但是他到底还是低估了对方的保守程度,祝宸在给了他一句「我可以无条件答应你的一个要求」,然后就跑了。
「唉。」
白子潇长长地嘆了口气。
「你嘆什么气?这不赚翻了吗?」
辅助系统最近可能比较閒,三番两次探出头来插话。
祝宸不知道,但它可是知道得清清楚楚,就算没有祝宸的存在,白子潇也是必须要去管失忆的主角的。
也就是说,某人几乎是白捡了一个天大的好处,结果还不满意。
典型的得了便宜还卖乖。
「因为人类的贪慾是不会满足的,这是生物的本能。
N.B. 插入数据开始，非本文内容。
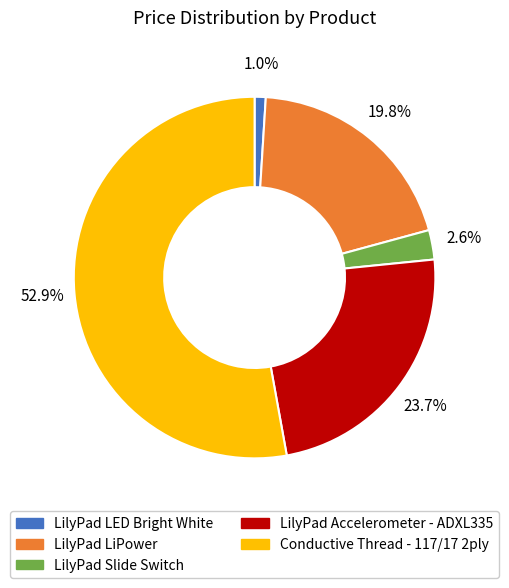

Which slice represents more than half of the pie?

Conductive Thread - 117/17 2ply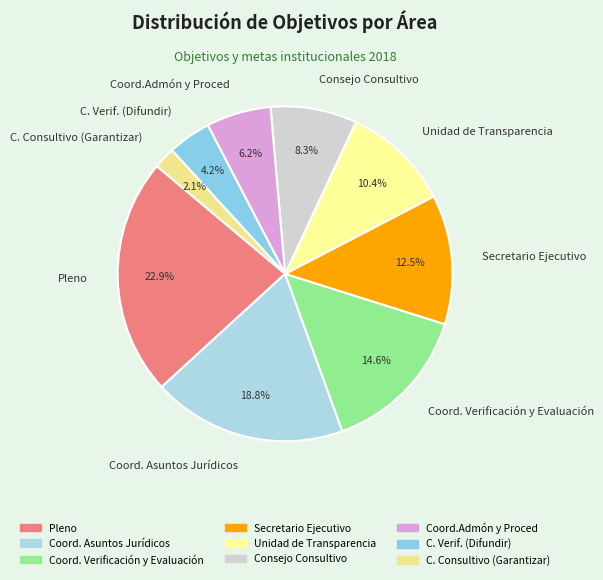

Does Coord. Asuntos Jurídicos represent more than half of the total?

No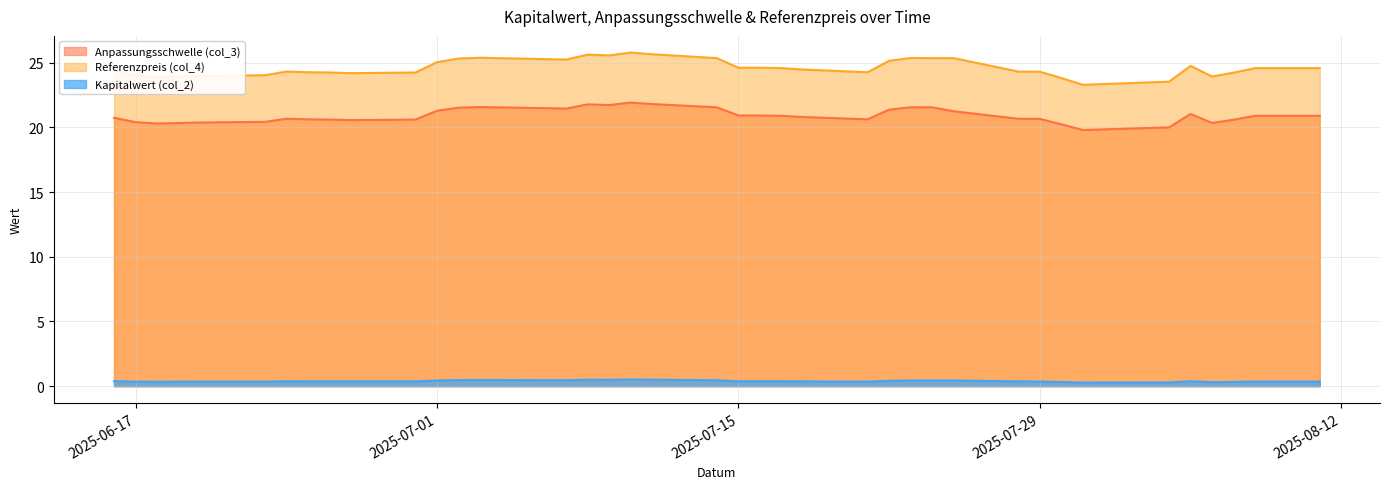

What is the value of the Anpassungsschwelle (col_3) point at the 35th from the left?

20.3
」
白子潇伸了个懒腰,大大方方地承认道。
「得了吧你,你就是馋人家的身子。」辅助系统白眼都快翻到天上去了。
在和辅助系统閒聊了一会儿后,白子潇就开始整理出发要用的东西。
他昨天想了一下,虽然主角失忆了,但毕竟剧情才刚刚开始,这个冒险类剧情也和主角在麻雀村的记忆没太大关係,只要主角不是失忆到连走路吃饭喝水都忘了的话,其实对剧情影响不大。
然后他本人在旁边稍微辅助一下,应该是能按照原剧情走的。
只不过这样的话,他肯定就不能继续呆在别墅中陪祝宸,为此他还特意和祝宸聊了一会儿,成功劝说(忽悠)对方一起出行。
于是一场说走就走的三人行就这么拉开了序幕。
「都准备好了吗?」等到祝宸领着幼年主角从二楼走下来后,看到的就是迭放地整整齐齐的备用衣服和各种小东西。
「嗯,我觉得没有遗漏的,不过你真的要和我一起去吗?我记得你不久前还说要在家中好好休息一段日子,我怕你会不习惯。」
白子潇从祝宸手中接过装着昼的小瓶子,放出昼塞东西收回去一气呵成,顺便还跟祝宸确认了一下。
「那是没有捡到小黑之前,更何况我本来就习惯了在外面奔波,有什么习惯不习惯的。」
祝宸将装着昼的小瓶子塞进了背包中,他作为一名除魇师,百分之九十的时间都是在外面到处行走,所以前段日子会感到厌倦,想要在家中好好休息一段时间。
不过真正在家中宅着后,骤然从忙碌状态转化为无所事事状态的祝宸反倒是不习惯这样的日子。
「当然,更重要的是....」
「是什么?」白子潇正在检查家中的电闸水龙头是否关紧,听此后扭过头问。